»»
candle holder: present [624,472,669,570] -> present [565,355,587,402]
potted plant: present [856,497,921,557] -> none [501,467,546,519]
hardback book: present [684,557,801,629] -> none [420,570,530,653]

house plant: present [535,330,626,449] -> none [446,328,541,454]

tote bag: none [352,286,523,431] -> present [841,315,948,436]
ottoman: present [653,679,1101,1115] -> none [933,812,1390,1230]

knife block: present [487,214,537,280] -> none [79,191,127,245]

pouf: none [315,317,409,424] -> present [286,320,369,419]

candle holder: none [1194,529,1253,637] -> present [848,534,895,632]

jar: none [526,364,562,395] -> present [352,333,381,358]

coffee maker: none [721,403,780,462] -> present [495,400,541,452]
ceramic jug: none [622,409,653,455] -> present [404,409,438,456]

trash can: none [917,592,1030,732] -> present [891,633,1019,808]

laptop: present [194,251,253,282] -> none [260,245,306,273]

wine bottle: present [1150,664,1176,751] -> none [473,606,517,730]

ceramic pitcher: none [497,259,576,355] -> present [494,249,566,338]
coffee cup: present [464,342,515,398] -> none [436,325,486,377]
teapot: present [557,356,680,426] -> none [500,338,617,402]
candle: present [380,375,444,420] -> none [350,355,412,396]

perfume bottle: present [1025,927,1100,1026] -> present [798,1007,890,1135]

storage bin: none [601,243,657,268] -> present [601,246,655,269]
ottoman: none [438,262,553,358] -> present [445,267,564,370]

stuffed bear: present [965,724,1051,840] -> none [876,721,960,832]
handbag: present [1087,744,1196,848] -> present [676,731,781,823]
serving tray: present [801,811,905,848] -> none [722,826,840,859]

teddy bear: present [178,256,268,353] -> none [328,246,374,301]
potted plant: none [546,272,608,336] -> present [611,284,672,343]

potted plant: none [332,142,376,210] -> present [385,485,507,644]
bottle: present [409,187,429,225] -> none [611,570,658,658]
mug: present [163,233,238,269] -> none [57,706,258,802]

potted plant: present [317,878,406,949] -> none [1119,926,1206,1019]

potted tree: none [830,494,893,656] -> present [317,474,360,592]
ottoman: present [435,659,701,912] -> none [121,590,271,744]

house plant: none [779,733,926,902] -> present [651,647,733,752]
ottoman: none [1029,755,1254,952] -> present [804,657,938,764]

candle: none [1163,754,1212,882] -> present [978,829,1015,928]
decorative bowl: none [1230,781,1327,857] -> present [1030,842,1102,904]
««
* What is expected
Set down all of the entries exactly, please.

* Solution to this exercise
candle holder: present [624,472,669,570] -> present [565,355,587,402]
potted plant: present [856,497,921,557] -> none [501,467,546,519]
hardback book: present [684,557,801,629] -> none [420,570,530,653]

house plant: present [535,330,626,449] -> none [446,328,541,454]

tote bag: none [352,286,523,431] -> present [841,315,948,436]
ottoman: present [653,679,1101,1115] -> none [933,812,1390,1230]

knife block: present [487,214,537,280] -> none [79,191,127,245]

pouf: none [315,317,409,424] -> present [286,320,369,419]

candle holder: none [1194,529,1253,637] -> present [848,534,895,632]

jar: none [526,364,562,395] -> present [352,333,381,358]

coffee maker: none [721,403,780,462] -> present [495,400,541,452]
ceramic jug: none [622,409,653,455] -> present [404,409,438,456]

trash can: none [917,592,1030,732] -> present [891,633,1019,808]

laptop: present [194,251,253,282] -> none [260,245,306,273]

wine bottle: present [1150,664,1176,751] -> none [473,606,517,730]

ceramic pitcher: none [497,259,576,355] -> present [494,249,566,338]
coffee cup: present [464,342,515,398] -> none [436,325,486,377]
teapot: present [557,356,680,426] -> none [500,338,617,402]
candle: present [380,375,444,420] -> none [350,355,412,396]

perfume bottle: present [1025,927,1100,1026] -> present [798,1007,890,1135]

storage bin: none [601,243,657,268] -> present [601,246,655,269]
ottoman: none [438,262,553,358] -> present [445,267,564,370]

stuffed bear: present [965,724,1051,840] -> none [876,721,960,832]
handbag: present [1087,744,1196,848] -> present [676,731,781,823]
serving tray: present [801,811,905,848] -> none [722,826,840,859]

teddy bear: present [178,256,268,353] -> none [328,246,374,301]
potted plant: none [546,272,608,336] -> present [611,284,672,343]

potted plant: none [332,142,376,210] -> present [385,485,507,644]
bottle: present [409,187,429,225] -> none [611,570,658,658]
mug: present [163,233,238,269] -> none [57,706,258,802]

potted plant: present [317,878,406,949] -> none [1119,926,1206,1019]

potted tree: none [830,494,893,656] -> present [317,474,360,592]
ottoman: present [435,659,701,912] -> none [121,590,271,744]

house plant: none [779,733,926,902] -> present [651,647,733,752]
ottoman: none [1029,755,1254,952] -> present [804,657,938,764]

candle: none [1163,754,1212,882] -> present [978,829,1015,928]
decorative bowl: none [1230,781,1327,857] -> present [1030,842,1102,904]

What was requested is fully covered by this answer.